Arman Yaghoobpour is closely associated with landscape painting. A painter, researcher, and educator with a modernist approach, he was born in 1970 in Borujerd, Iran. He received his BA in Painting from the Faculty of Fine Arts, University of Tehran, and later completed his MA and PhD in Art Research at Tarbiat Modares University. He subsequently joined the faculty of the Art Department at Neyshabur University as a full-time academic member.
Yaghoobpour held his first solo exhibition in 2013 at Golestan Gallery in Tehran, where he was recognized in the same year as the gallery’s best-selling artist. His second solo exhibition, titled "Matrix", was presented one year later in collaboration with Mah-e Mehr Institute. Since then, his works have been shown repeatedly in solo and group exhibitions across Tehran and various other Iranian cities.
As noted above, Arman Yaghoobpour is primarily recognized as a landscape painter.

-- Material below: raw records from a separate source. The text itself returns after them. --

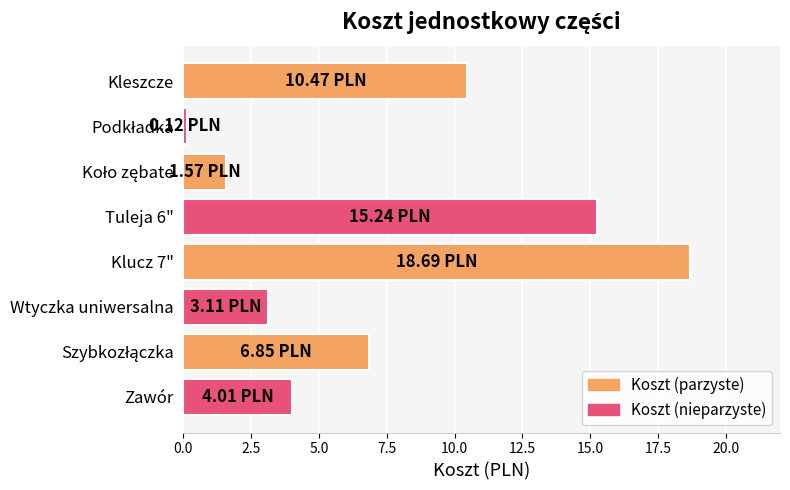

What is the difference between the maximum and second lowest values?

17.1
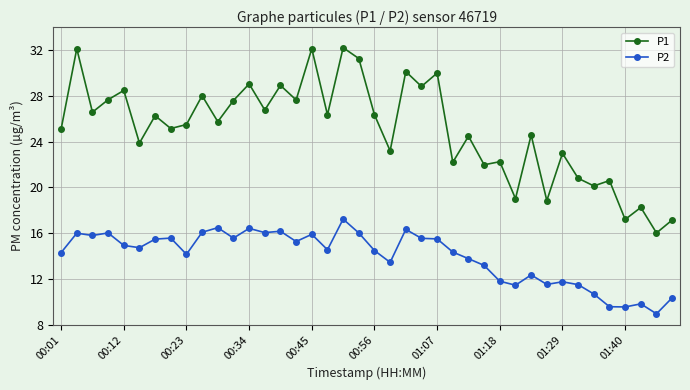

Which series has the largest total across all categories?

P1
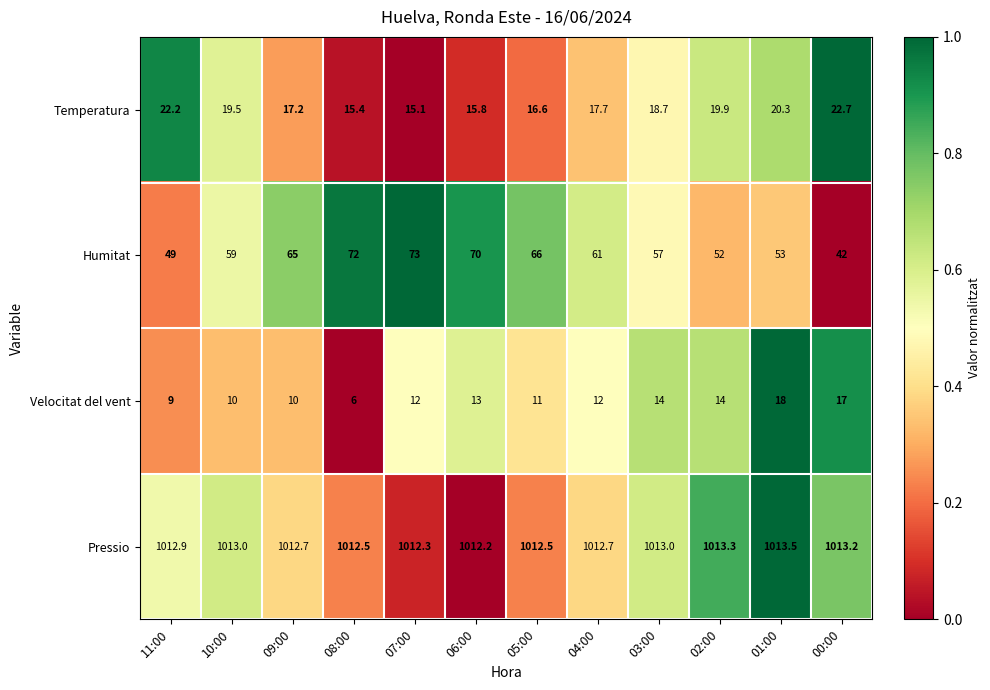

True or false: Pressio has a value of 1641.3 at 08:00.

False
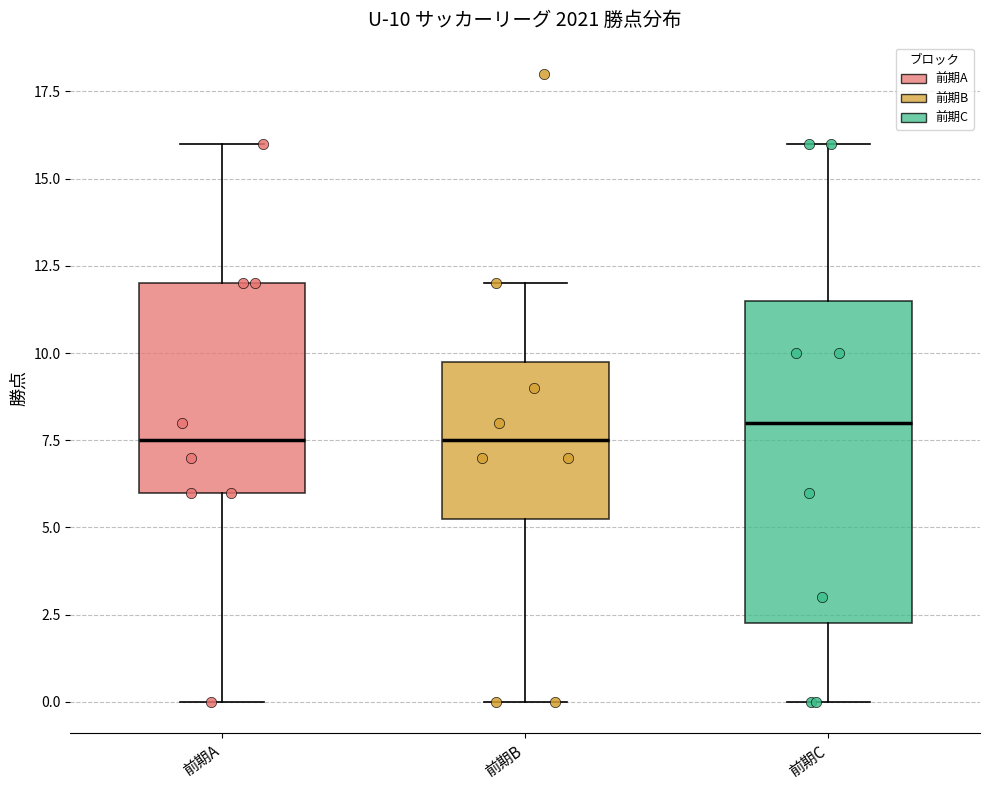

Comparing the boxes themselves (not the whiskers), which one is the tallest?

前期C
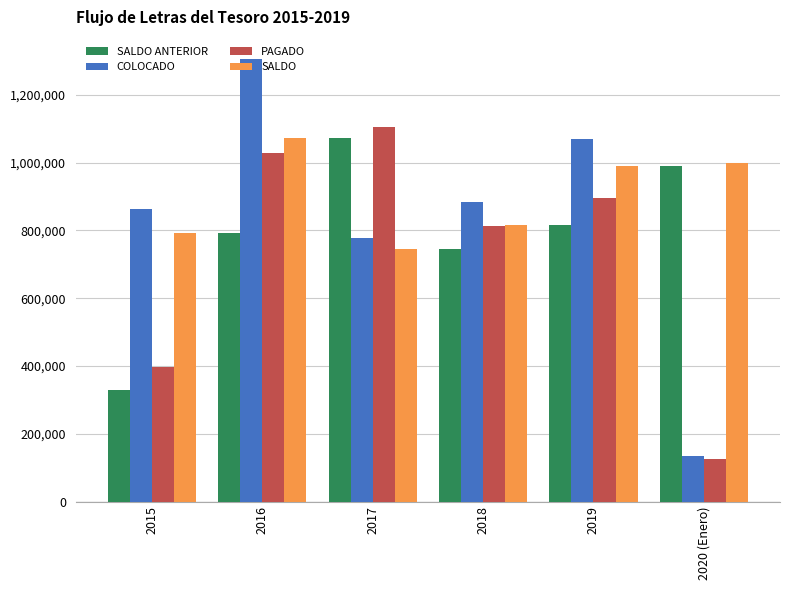

Where is COLOCADO nearest to the value 719509?

2017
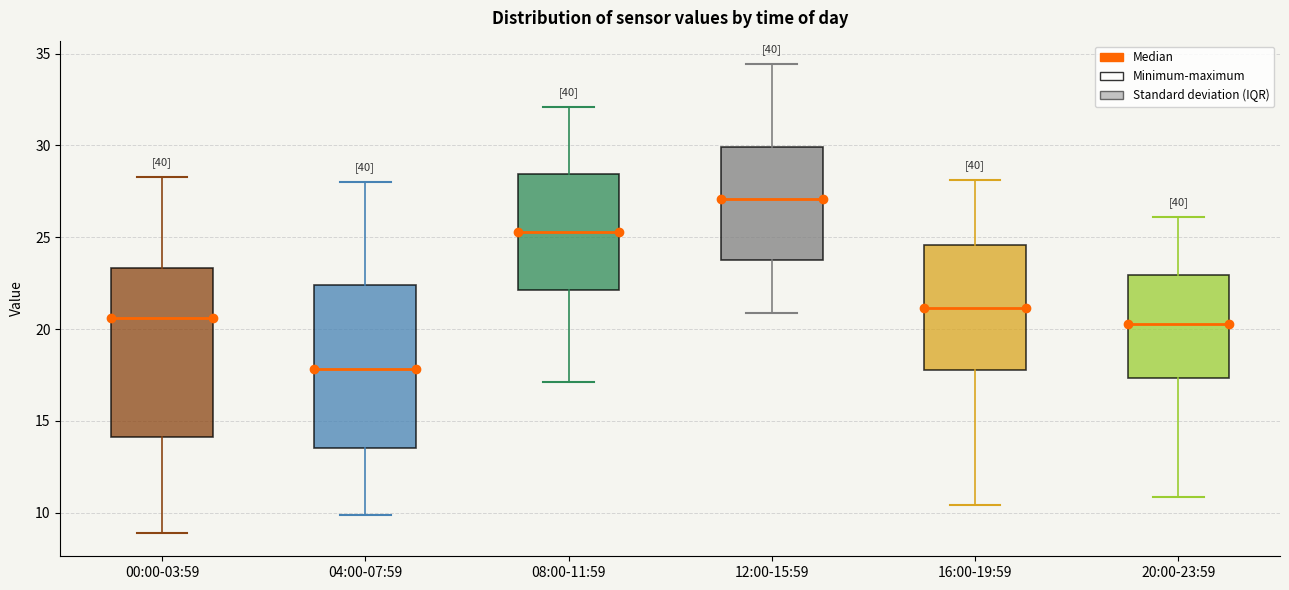

Where does the median line of the box for 00:00-03:59 sit on the y-axis? The values are not printed on the chart, so give them approximately, as read against the axis.

20.5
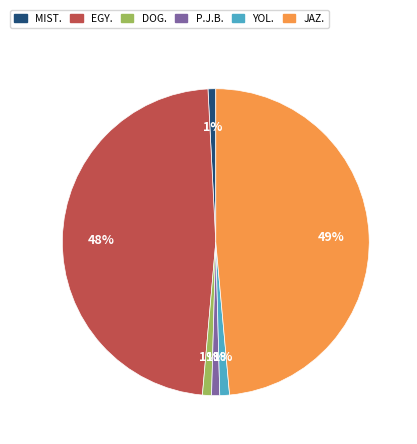

Does any single category account for the majority?

No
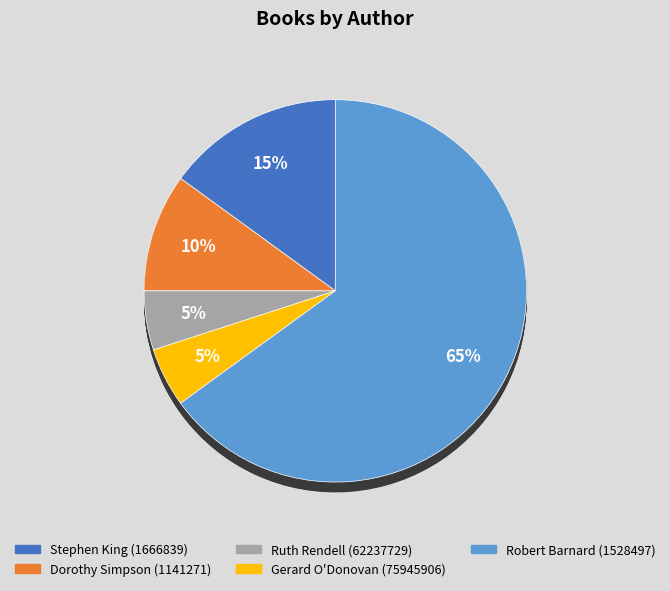

Rank the categories by value from highest to lowest.

Robert Barnard (1528497), Stephen King (1666839), Dorothy Simpson (1141271), Ruth Rendell (62237729), Gerard O'Donovan (75945906)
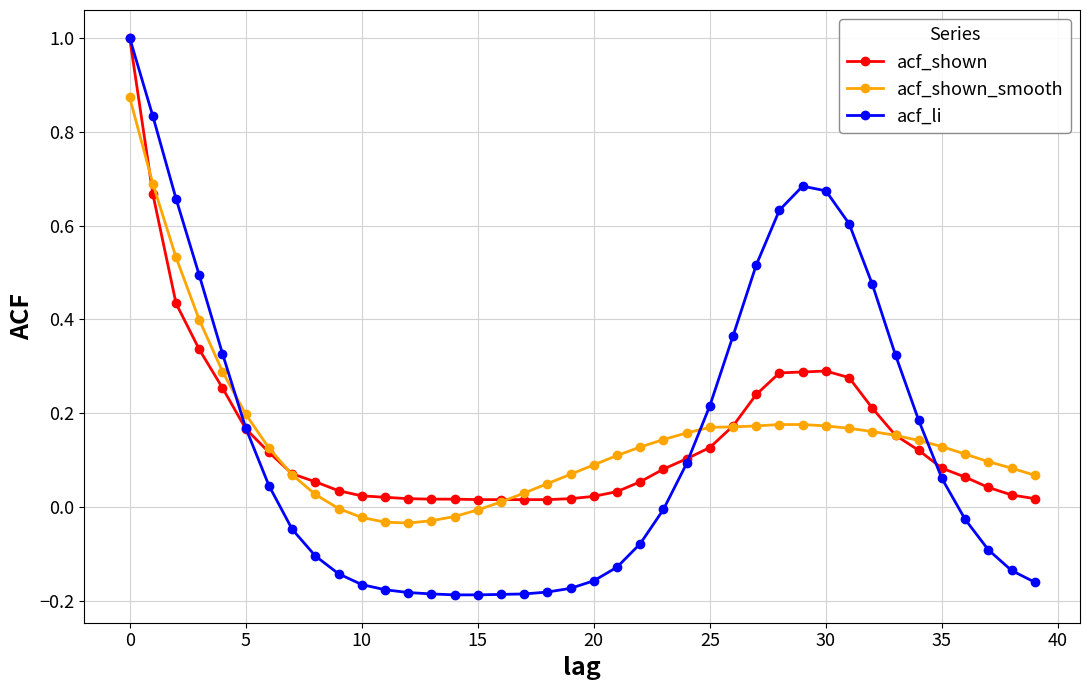

What are all the series names shown in the legend?

acf_shown, acf_shown_smooth, acf_li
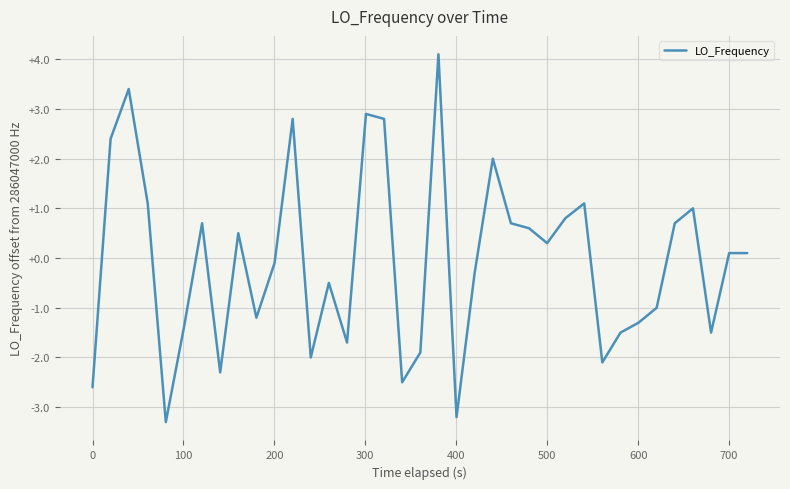

What is the minimum value shown in the chart?

-3.3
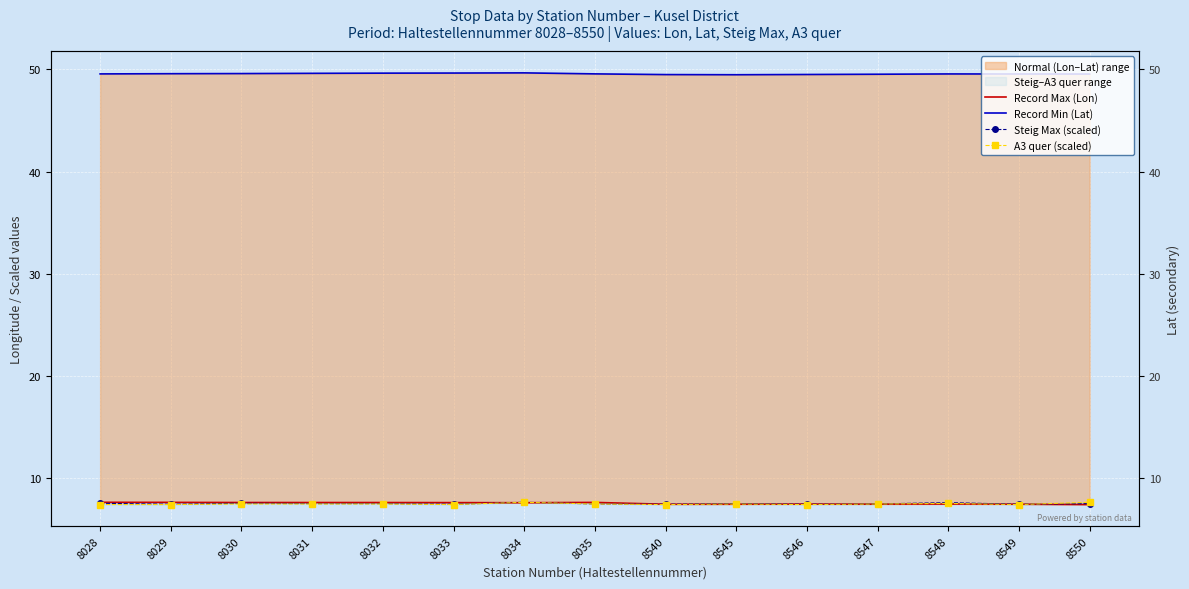

At which label is Record Max (Lon) closest to 7?

8550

Natural vistas—such as grasslands, rows of poplar trees, and rural textures including mud-brick domed houses—constitute his favored subject matter. The defining characteristic of his practice lies in his handling of paint as matter. He applies color in dense, corporeal masses, constructing the pictorial surface through successive layers of thick pigment. The recognition of the material and physical presence of paint as a central concern was one of the key achievements of modernist painting. Manouchehr Yektai was among the first Iranian painters to grasp the significance of paint’s materiality and to integrate it decisively into his work. The influence of Yektai’s painterly gesture and approach is clearly evident in Yaghoobpour’s practice—manifest not only in his treatment of paint, but also in his approach to perspective, his minimalist tendencies, and the dominant presence of white across the canvas surface.
Landscape and trees constitute the core subjects of Yaghoobpour’s work. Responding to the question of why, despite countless depictions of trees throughout art history, each artist’s representation remains distinct, he explains: “The answer lies within the question itself. Each of these works possesses its own particular appeal. Every artist presents the tree from their own worldview. In Davood Emdadian's work, the tree embodies the grandeur and sublimity of nature; in Hossein Mahjoubi’s paintings, it evokes an idealized, utopian world. It is the artist’s mind that generates this attraction. The tree is merely a pretext—one climbs through its branches to arrive at the artist’s world.”
Regarding the visual sources of his paintings, Yaghoobpour notes: “Many of my works are mental constructs, yet this mental imagery is shaped by images of nature stored in my memory. At times they may recall a specific region, but my intention is not to render a particular place or to produce a literal depiction of a real location.”